O pequeno barco, alugado a preço módico, progredia lentamente nas águas calmas do tépido mar que mais parecia uma lagoa. Eu decidira pescar de novo e só aquele marujo velho conhecido do cais é que tinha os melhores anzóis e as melhores informações de onde estavam os cardumes. Eu viera com meu amigo, camarada de muitos anos e beberrão que nem ele só. Para se ter uma idéia, já virara uma garrafa de gin com tônica, que era sua bebida predileta. O horizonte compunha um poema rosado, feito de nuvens afiladas, de formas diversas e raras franjeadas pelo sol que do outro lado do mundo já dava suas caras, mesmo àquela hora da manhã.

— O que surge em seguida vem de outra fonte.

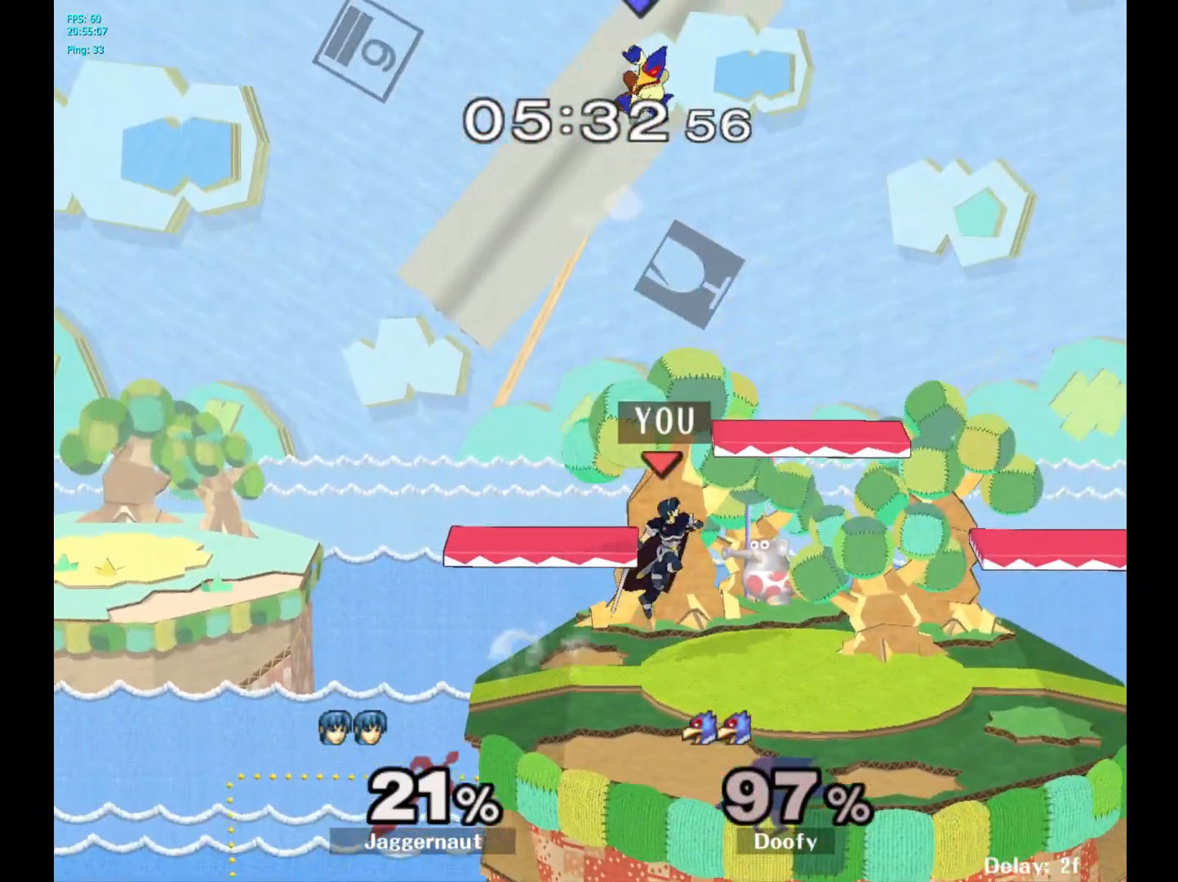
{"buttons": [], "left_stick": "up-left", "right_stick": "center", "events": [[117, "Y", "down"], [117, "left_stick", "up-left"], [250, "A", "down"], [333, "Y", "up"], [467, "A", "up"]]}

--O Rei já vem raiando, melhor nos apressarmos para pegar os maiores do cardume.
--Mas como assim?
--É que os maiores gostam de comer os menores e a esta altura, já devem estar se preparando para vir à superfície. Daí, se tornam mais fáceis de se pescar.
Ele dizia isto com a tranqüilidade de quem conhece o que fala, calejado pelas intempéries, mãos grossas de tanta corda e tanto timão. O barco cheirava a peixe, talvez as iscas, talvez o sabor do mar que batia no casco e levantava uma névoa branca que às vezes parecia um spray gelado. Àquela hora da manhã, era como uma ducha.
--Caramba, a última coisa que eu queria agora era tomar um banho de água salgada! Com mil rabos de peixe!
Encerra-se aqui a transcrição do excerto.